# Can you help me find the proper code section?



## EricWatkins (Jun 16, 2016)

I'm sure I've read that ventilation air can not be drawn from an attic or crawlspace but I'll be darned if I can find it.  Can anyone help?  It pertains to a residence.


----------



## cda (Jun 16, 2016)

??

7.5. Stud wall cavities in the outside walls of building envelope assemblies shall not be utilized as air plenums.


----------



## cda (Jun 16, 2016)

# 4



*SECTION M1602 RETURN AIR 

M1602.1 Return air. *
Return air shall be taken from inside the _dwelling._ Dilution of return air with outdoor air shall be permitted. *

M1602.2 Prohibited sources. *
Outdoor and return air for a forced-air heating or cooling system shall not be taken from the following locations: 

1. Closer than 10 feet (3048 mm) to an _appliance _vent outlet, a vent opening from a plumbing drainage system or the discharge outlet of an exhaust fan, unless the outlet is 3 feet (914 mm) above the outside air inlet.
2. Where flammable vapors are present; or where located less than 10 feet (3048 mm) above the surface of any abutting public way or driveway; or where located at grade level by a sidewalk, street, alley or driveway.
3. A room or space, the volume of which is less than 25 percent of the entire volume served by the system. Where connected by a permanent opening having an area sized in accordance with ACCA Manual D, adjoining rooms or spaces shall be considered as a single room or space for the purpose of determining the volume of the rooms or spaces. *

Exception: *The minimum volume requirement shall not apply where the amount of return air taken from a room or space is less than or equal to the amount of supply air delivered to the room or space.
4. A closet, bathroom, toilet room, kitchen, garage, boiler room, furnace room, unconditioned attic or other _dwelling unit._ *

Exception: *Dedicated forced-air systems serving only a garage shall not be prohibited from obtaining return air from the garage.
5. A room or space containing a fuel-burning _appliance _where such room or space serves as the sole source of return air. *

Exceptions: *
1. The fuel-burning _appliance _is a direct-vent _appliance _or an _appliance _not requiring a vent in accordance with Section M1801.1 or Chapter 24.
2. The room or space complies with the following requirements:
2.1. The return air shall be taken from a room or space having a volume exceeding 1 cubic foot for each 10 Btu/h (9.6 L/W) of combined input rating of all fuel-burning_appliances _therein.
2.2. The volume of supply air discharged back into the same space shall be approximately equal to the volume of return air taken from the space.
2.3. Return-air inlets shall not be located within 10 feet (3048 mm) of a draft hood in the same room or space or the combustion chamber of any atmospheric-burner_appliance _in the same room or space.
3. Rooms or spaces containing solid-fuel burning _appliances,_ if return-air inlets are located not less than 10 feet (3048 mm) from the firebox of those _appliances._
6. An unconditioned crawl space by means of direct connection to the return side of a forced air system.

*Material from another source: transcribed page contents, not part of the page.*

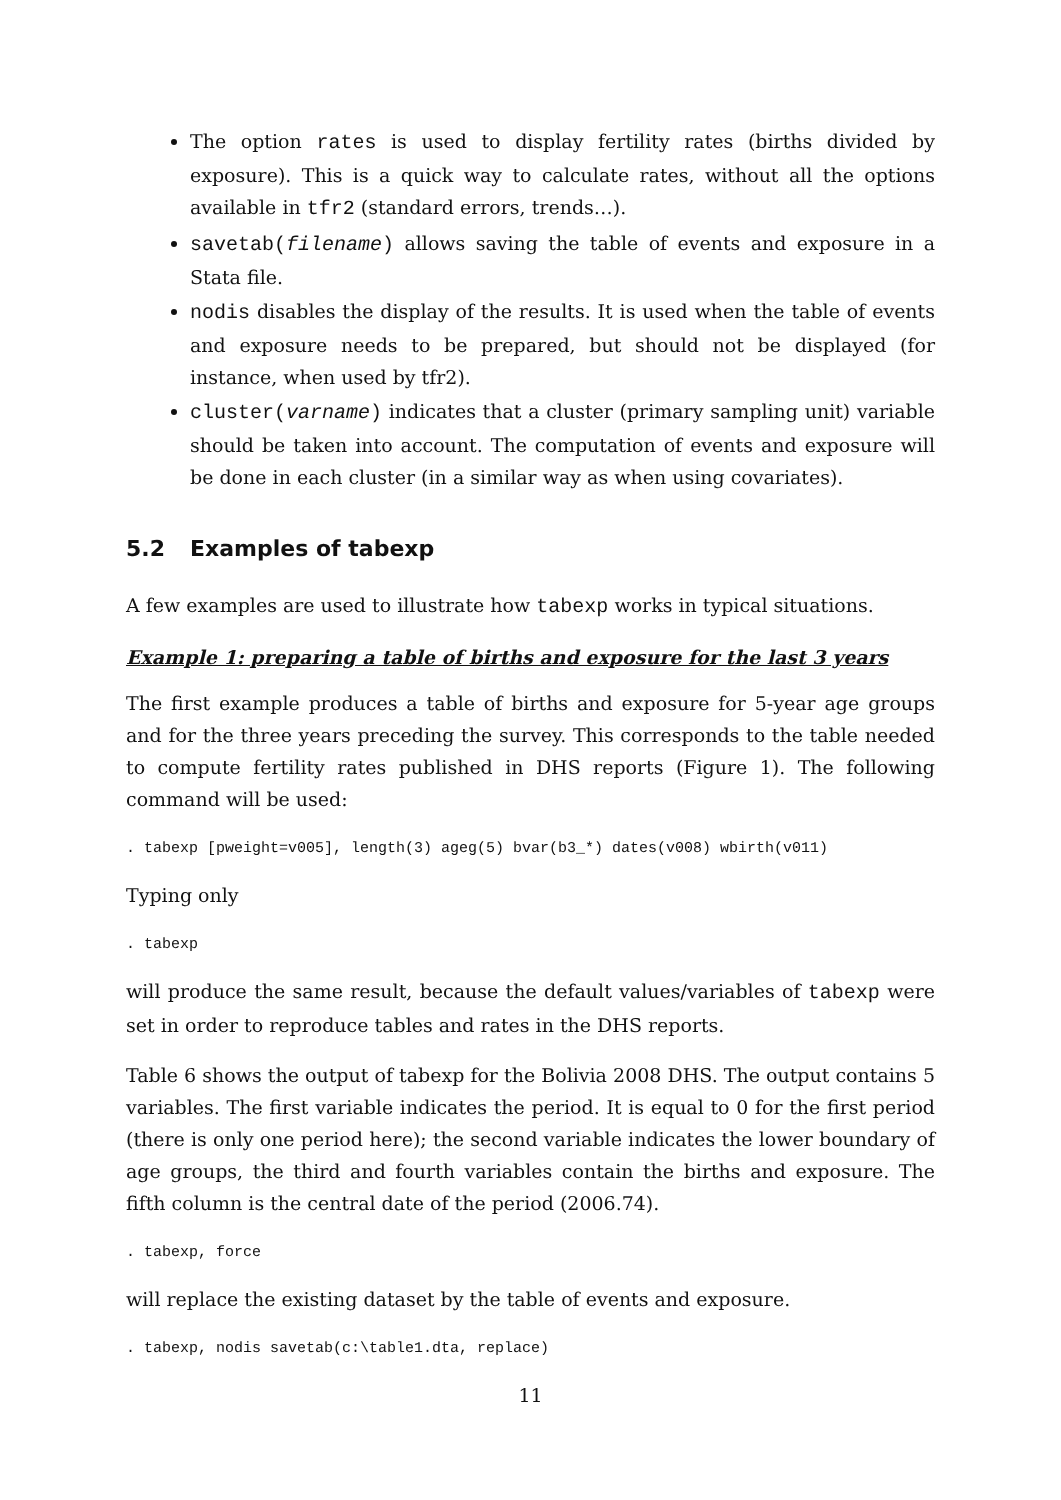The option rates is used to display fertility rates (births divided by exposure). This is a quick way to calculate rates, without all the options available in tfr2 (standard errors, trends…).
savetab(filename) allows saving the table of events and exposure in a Stata file.
nodis disables the display of the results. It is used when the table of events and exposure needs to be prepared, but should not be displayed (for instance, when used by tfr2).
cluster(varname) indicates that a cluster (primary sampling unit) variable should be taken into account. The computation of events and exposure will be done in each cluster (in a similar way as when using covariates).
5.2 Examples of tabexp
A few examples are used to illustrate how tabexp works in typical situations.
Example 1: preparing a table of births and exposure for the last 3 years
The first example produces a table of births and exposure for 5-year age groups and for the three years preceding the survey. This corresponds to the table needed to compute fertility rates published in DHS reports (Figure 1). The following command will be used:
. tabexp [pweight=v005], length(3) ageg(5) bvar(b3_*) dates(v008) wbirth(v011)
Typing only
. tabexp
will produce the same result, because the default values/variables of tabexp were set in order to reproduce tables and rates in the DHS reports.
Table 6 shows the output of tabexp for the Bolivia 2008 DHS. The output contains 5 variables. The first variable indicates the period. It is equal to 0 for the first period (there is only one period here); the second variable indicates the lower boundary of age groups, the third and fourth variables contain the births and exposure. The fifth column is the central date of the period (2006.74).
. tabexp, force
will replace the existing dataset by the table of events and exposure.
. tabexp, nodis savetab(c:\table1.dta, replace)
11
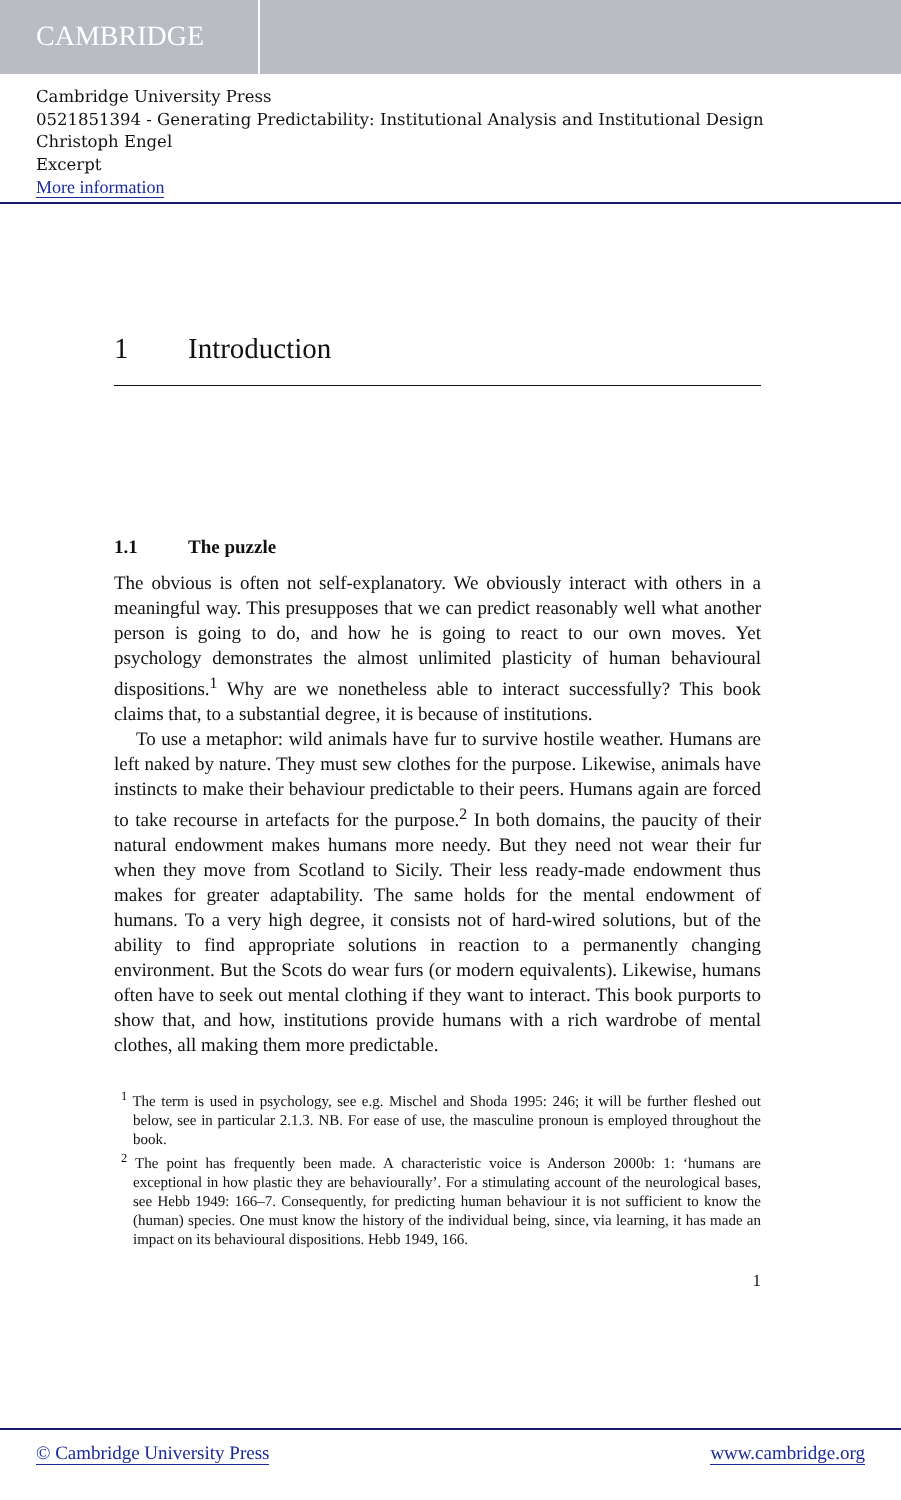CAMBRIDGE
Cambridge University Press
0521851394 - Generating Predictability: Institutional Analysis and Institutional Design
Christoph Engel
Excerpt
More information
1 Introduction
1.1 The puzzle
The obvious is often not self-explanatory. We obviously interact with others in a meaningful way. This presupposes that we can predict reasonably well what another person is going to do, and how he is going to react to our own moves. Yet psychology demonstrates the almost unlimited plasticity of human behavioural dispositions.<sup>1</sup> Why are we nonetheless able to interact successfully? This book claims that, to a substantial degree, it is because of institutions.
To use a metaphor: wild animals have fur to survive hostile weather. Humans are left naked by nature. They must sew clothes for the purpose. Likewise, animals have instincts to make their behaviour predictable to their peers. Humans again are forced to take recourse in artefacts for the purpose.<sup>2</sup> In both domains, the paucity of their natural endowment makes humans more needy. But they need not wear their fur when they move from Scotland to Sicily. Their less ready-made endowment thus makes for greater adaptability. The same holds for the mental endowment of humans. To a very high degree, it consists not of hard-wired solutions, but of the ability to find appropriate solutions in reaction to a permanently changing environment. But the Scots do wear furs (or modern equivalents). Likewise, humans often have to seek out mental clothing if they want to interact. This book purports to show that, and how, institutions provide humans with a rich wardrobe of mental clothes, all making them more predictable.
<sup>1</sup> The term is used in psychology, see e.g. Mischel and Shoda 1995: 246; it will be further fleshed out below, see in particular 2.1.3. NB. For ease of use, the masculine pronoun is employed throughout the book.
<sup>2</sup> The point has frequently been made. A characteristic voice is Anderson 2000b: 1: ‘humans are exceptional in how plastic they are behaviourally’. For a stimulating account of the neurological bases, see Hebb 1949: 166–7. Consequently, for predicting human behaviour it is not sufficient to know the (human) species. One must know the history of the individual being, since, via learning, it has made an impact on its behavioural dispositions. Hebb 1949, 166.
1
© Cambridge University Press www.cambridge.org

Transfer openings in the crawl space enclosure shall not be prohibited. 
*M1602.3 Inlet opening protection. *
Outdoor air inlets shall be covered with screens having openings that are not less than 1/4 inch (6.4 mm) and not greater than 1/2 inch (12.7 mm).


----------



## mtlogcabin (Jun 16, 2016)

R303.5 Opening location.
Outdoor intake and exhaust openings shall be located in accordance with Sections R303.5.1 and R303.5.2.

R303.5.1 Intake openings.
Mechanical and gravity outdoor air intake openings shall be located a minimum of 10 feet (3048 mm) from any hazardous or noxious contaminant, such as vents, chimneys, plumbing vents, streets, alleys, parking lots and loading docks, except as otherwise specified in this code. Where a source of contaminant is located within 10 feet (3048 mm) of an intake opening, such opening shall be located a minimum of 3 feet (914 mm) below the contaminant source

The key is the opening must be outdoors not witnin the exterior envelope of the building such as an attic or crawlspace


----------



## ICE (Jun 16, 2016)

The rules for combustion air have a certain size opening if the air is taken entirely from outdoors.  That set of rules will call an attic that communicates with the exterior... outdoors.  So if the same were true with outdoor intake openings the code would tell us that an attic can qualify....that is not the case so attics and underfloor do not qualify as a source for outdoor air.

Both are contaminated.


----------



## mtlogcabin (Jun 17, 2016)

The intent is in the definitions


VENTILATION AIR. That portion of supply air that comes from the outside (outdoors), plus any recirculated air that has been treated to maintain the desired quality of air within a designated space.

OUTDOOR AIR. Air taken from the outdoors, and therefore not previously circulated through the system.

ENVIRONMENTAL AIR. Air that is conveyed to or from occupied areas through ducts which are not part of the heating or air-conditioning system, such as ventilation for human usage, domestic kitchen range exhaust, bathroom exhaust, domestic clothes dryer exhaust and parking garage exhaust.


----------